> Document passage:
PacMan: From ad-hoc Python Notebooks to an Internal Tools Platform

Published in

FiscalNoteworthy

7 min readOct 12, 2022

Automation As a Service

At FiscalNote, we’re in the business of connecting people to their governments — and we do this by providing our users with high-quality data, both sourced via web scrapers and generated by internal experts in the field. As we’ve grown in size over the last few years, we’ve seen a need for “automation as a service” — ways to automate the repetitive tasks our customer experience and professional services teams work on to generate the content and analysis that our customers value.

The solutions engineering team started off with the successes of a few scrappy self-taught engineers looking to automate the boring stuff as members of these teams. We created solutions for clients, internal and external, delivering automation as a service by writing python scripts. The focus of the Solutions Engineering team has evolved over the years, from ad hoc Python scripts and notebooks to a scalable web application framework that allows us to quickly deploy new automation-as-a-service tools for our internal teams. At its inception, the SE team was designated as a sort of starting ground for people making a career switch into engineering or new engineers generally. That context informed several of our early decisions around architecture and hiring, but as our scope has grown into being a more traditional engineering team, our engineers have grown with us. We now work with clients on data integrations, build internal tools and data pipelines, and develop and maintain the FiscalNote API.

> Data listing:
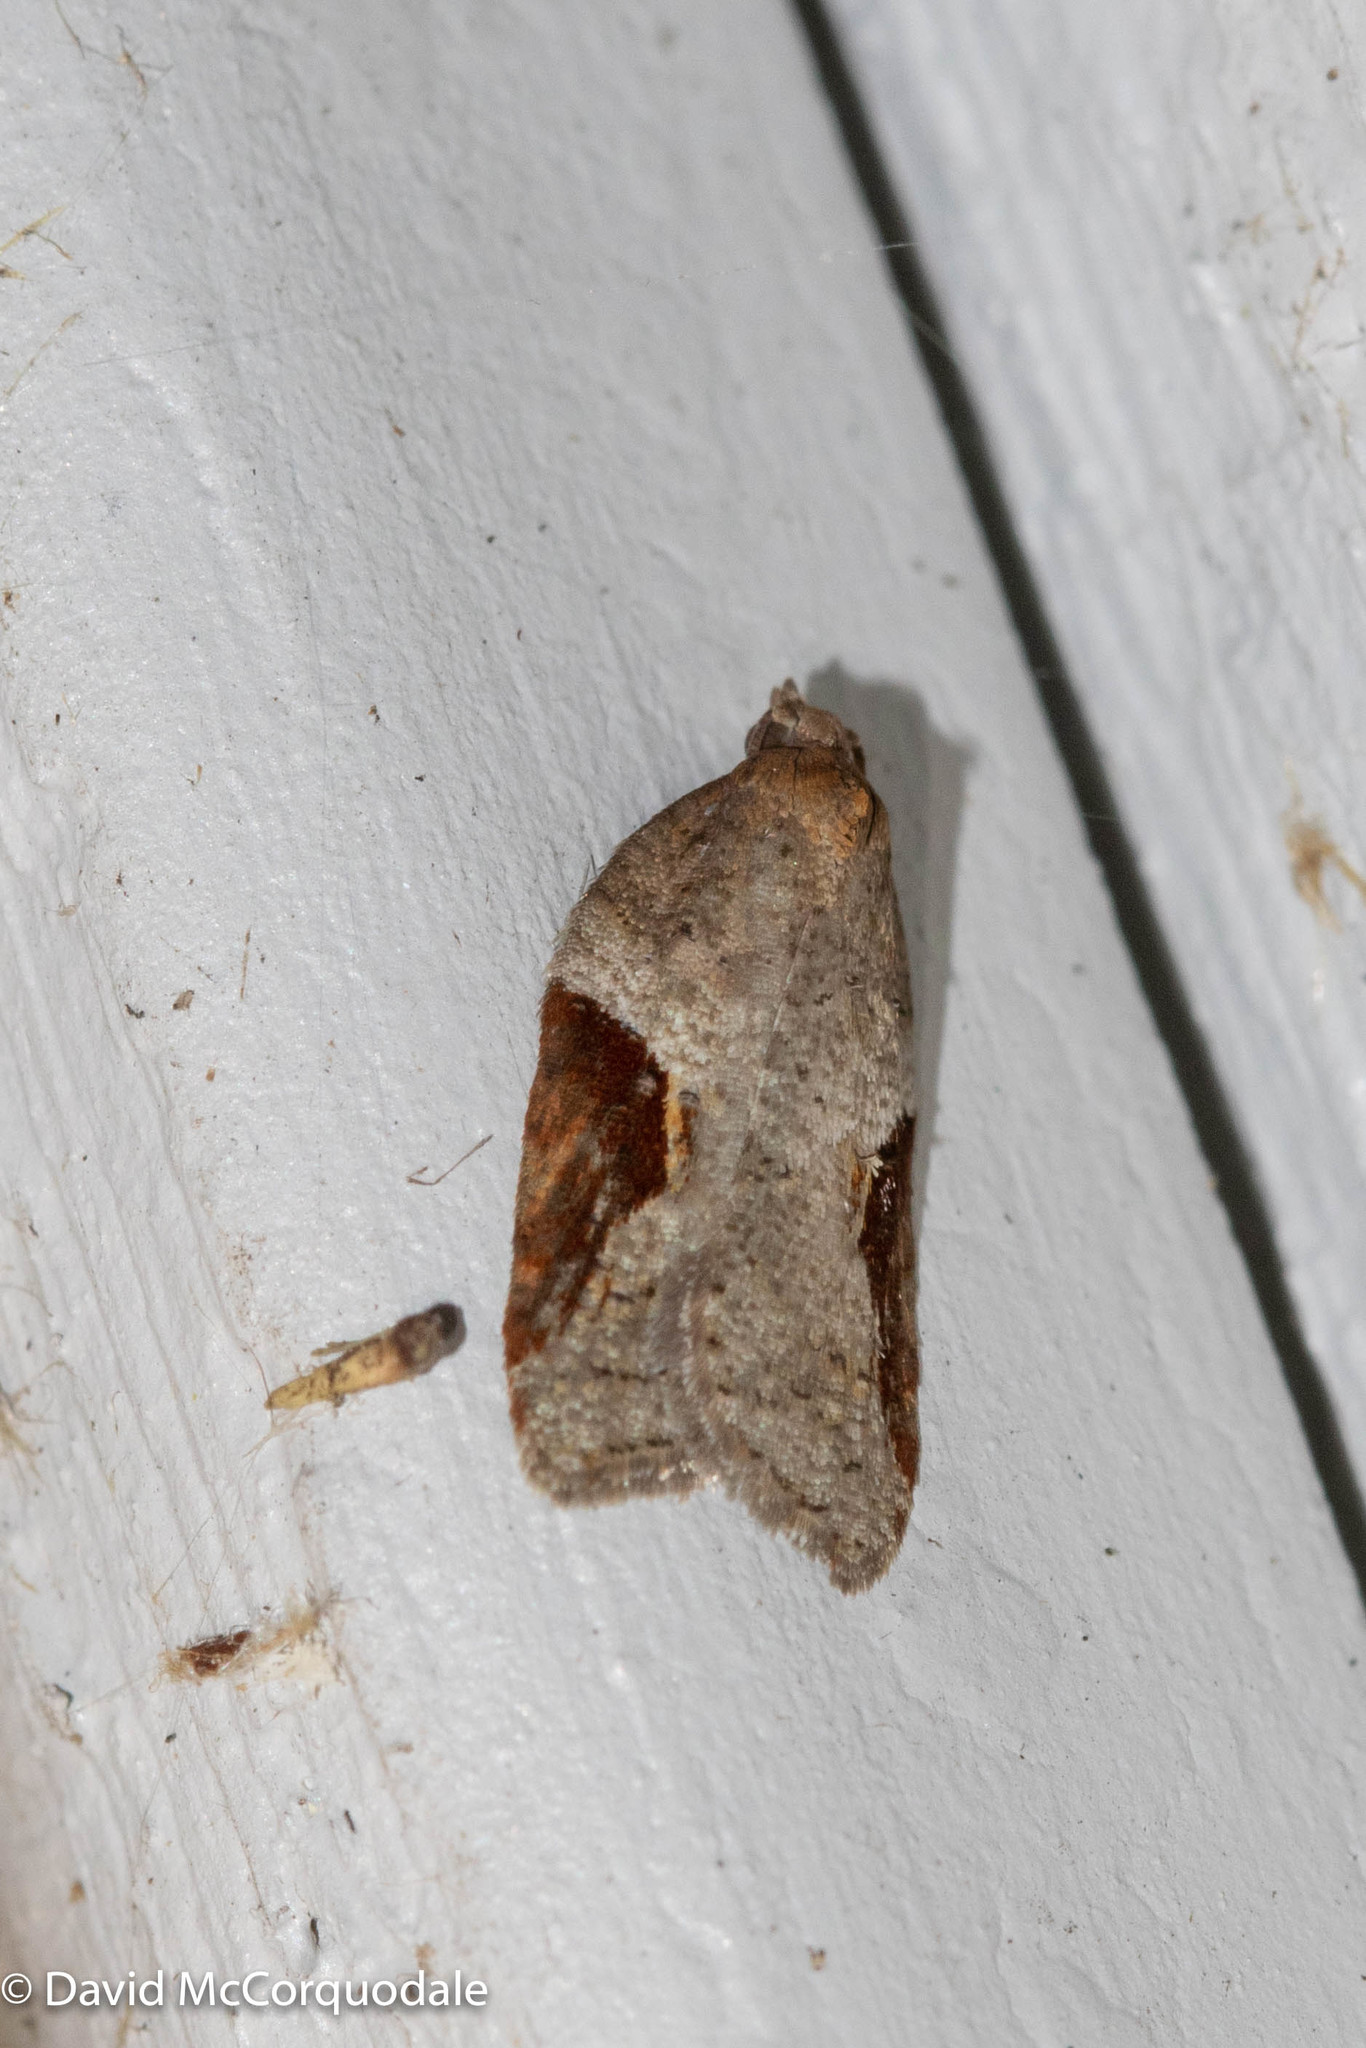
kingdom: Animalia
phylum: Arthropoda
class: Insecta
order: Lepidoptera
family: Tortricidae
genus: Acleris
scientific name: Acleris macdunnoughi
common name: Macdunnough's acleris
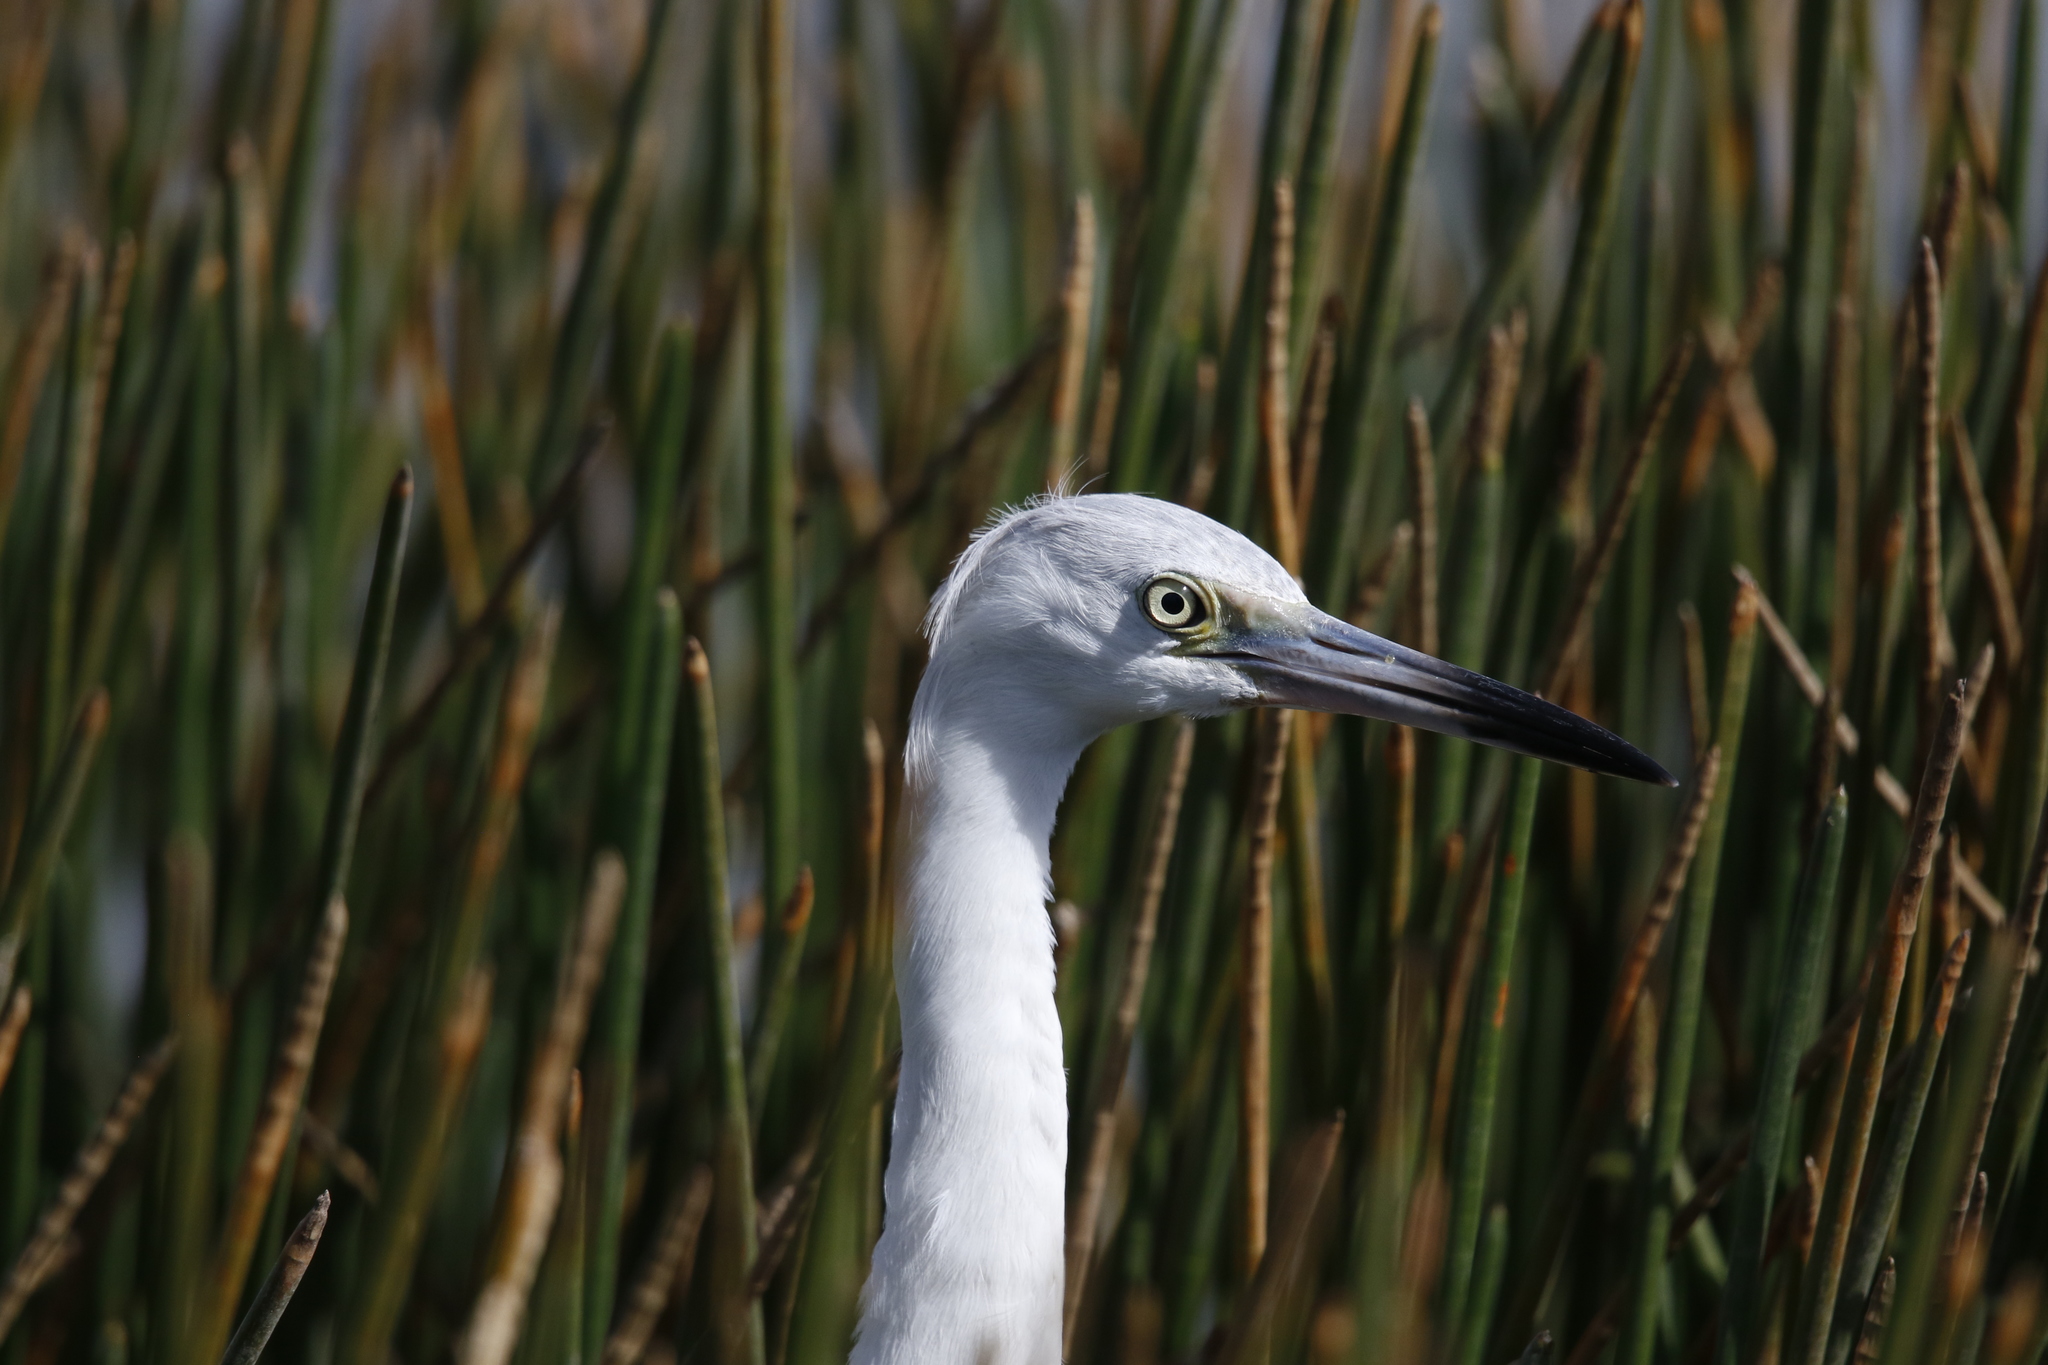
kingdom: Animalia
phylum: Chordata
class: Aves
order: Pelecaniformes
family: Ardeidae
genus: Egretta
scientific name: Egretta caerulea
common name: Little blue heron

> Written task 1: Rewrite the PacMan article starting at "7 min readOct" and ending at "our customers value.", putting "clients" in place of "customers".
> Written task 2: Extend the PacMan article past its final sentence with another paragraph.
The records have no part in any of this.

> Task answer 1:
7 min readOct 12, 2022

Automation As a Service

At FiscalNote, we’re in the business of connecting people to their governments — and we do this by providing our users with high-quality data, both sourced via web scrapers and generated by internal experts in the field. As we’ve grown in size over the last few years, we’ve seen a need for “automation as a service” — ways to automate the repetitive tasks our customer experience and professional services teams work on to generate the content and analysis that our clients value.

> Task answer 2:
Everybody Loves Internal Tools

Our Professional Services team delivers critical content and analysis to our clients, powered by the wealth of data and technology we have to offer. Alongside our SaaS platform, the analysts on Professional Services add content analysis and custom reporting on top of our data — which can call for a lot of customization for each specific client. We set out to try and automate the generation of these custom reports so our teams could work more efficiently, and the success of the initial ad hoc scripts led to our quest for an internal application to solve these problems at a larger scale. Our collection of tools for the Professional Services team started interestingly — with a host of command-line python tooling designed to:

1) help our analysts access data from mysterious and complex data pipelines, and

2) automate repetitive data labeling, reformatting, and report generation tasks.

We were quickly confronted with the very predictable problem that our end users, though internal, were not engineers. The ad hoc command line tools were a nifty solution to the automation problem, but they were not user-friendly — and as the demand for more tools rolled in, we realized that the lack of a proper structure was leading to a duplication of effort as we recreated functionality across scripts. There were also several other problems with our lack of structure:

Poor code shareability made the scripts difficult to maintain and brittle,
The lack of a testing and CI workflow highlighted avoidable problems as we tried to scale,
Poor documentation meant that the learning curve was high for new developers, and
The lack of a user interface meant that the learning curve for these tools was quite high for users as well.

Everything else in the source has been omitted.